Notably, the RSL Standard does not possess the capacity to block bots from accessing a website, unlike certain systems currently offered by Cloudflare. The Collective is currently collaborating with Fastly, a content delivery network, to manage AI bot access based on licensing agreements. “Fastly acts as the gatekeeper, ensuring only compliant bots can enter,” Leeds explained. Publishers utilizing other networks can still negotiate licensing but will lack the capability to restrict AI crawlers without additional infrastructure.
Leeds asserted that the RSL Collective is well-positioned to enforce licensing agreements through group participation, which shares the legal burdens of potential infringements. He likened the initiative to existing digital rights organizations, asserting that it establishes essential protections for digital content. However, the legal context surrounding unauthorized data scraping remains murky, with major AI companies currently embroiled in legal disputes over similar issues.
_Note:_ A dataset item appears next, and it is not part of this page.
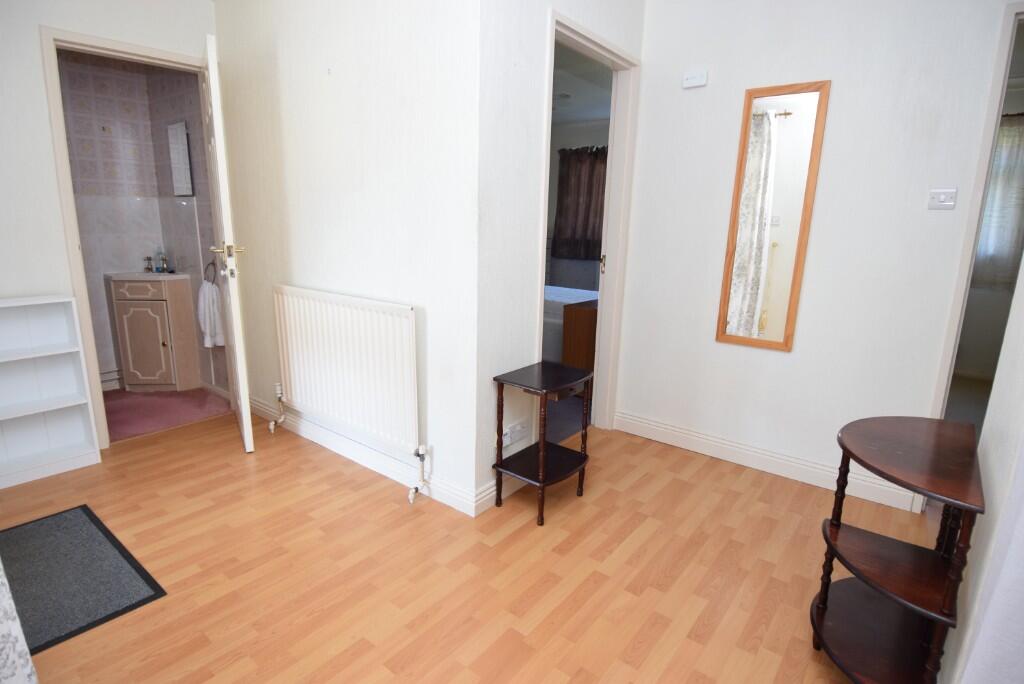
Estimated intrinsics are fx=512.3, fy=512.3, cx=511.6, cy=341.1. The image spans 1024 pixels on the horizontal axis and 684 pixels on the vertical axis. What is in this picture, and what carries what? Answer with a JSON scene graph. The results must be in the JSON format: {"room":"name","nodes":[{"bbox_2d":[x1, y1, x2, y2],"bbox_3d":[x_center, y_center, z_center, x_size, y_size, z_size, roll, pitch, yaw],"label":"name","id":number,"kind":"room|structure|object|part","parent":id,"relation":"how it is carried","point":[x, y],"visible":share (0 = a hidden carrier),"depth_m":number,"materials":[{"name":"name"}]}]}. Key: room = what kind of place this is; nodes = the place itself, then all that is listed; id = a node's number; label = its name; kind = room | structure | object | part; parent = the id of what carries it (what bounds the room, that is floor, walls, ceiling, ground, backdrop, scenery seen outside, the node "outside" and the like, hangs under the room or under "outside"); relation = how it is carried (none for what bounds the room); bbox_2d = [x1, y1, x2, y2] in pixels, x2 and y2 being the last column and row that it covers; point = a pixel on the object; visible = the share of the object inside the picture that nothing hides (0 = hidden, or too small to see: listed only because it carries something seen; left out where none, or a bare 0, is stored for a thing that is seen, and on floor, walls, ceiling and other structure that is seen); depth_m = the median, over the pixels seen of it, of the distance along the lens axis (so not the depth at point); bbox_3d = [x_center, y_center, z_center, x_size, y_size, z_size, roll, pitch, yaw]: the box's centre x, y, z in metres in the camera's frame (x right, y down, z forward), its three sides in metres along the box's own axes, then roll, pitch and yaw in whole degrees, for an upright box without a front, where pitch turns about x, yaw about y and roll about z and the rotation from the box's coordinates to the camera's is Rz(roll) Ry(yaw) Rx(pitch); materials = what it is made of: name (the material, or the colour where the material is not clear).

“The RSL framework fundamentally alters the landscape by mandating that bots are informed of the terms of access prior to engaging with websites,” both Leeds and Walther noted in a joint statement.
Ultimately, Leeds envisions the RSL Standard as a means to facilitate intuitive licensing for AI training use—a system not meant to reinvent existing structures but to adapt them for a new digital environment. “RSL is crucial for laying down the infrastructure necessary for implementing standards that have been successful in other sectors,” he concluded.
The RSL Collective is open to publishers and creators at no cost, with several prominent organizations, including O’Reilly and wikiHow, also endorsing the initiative.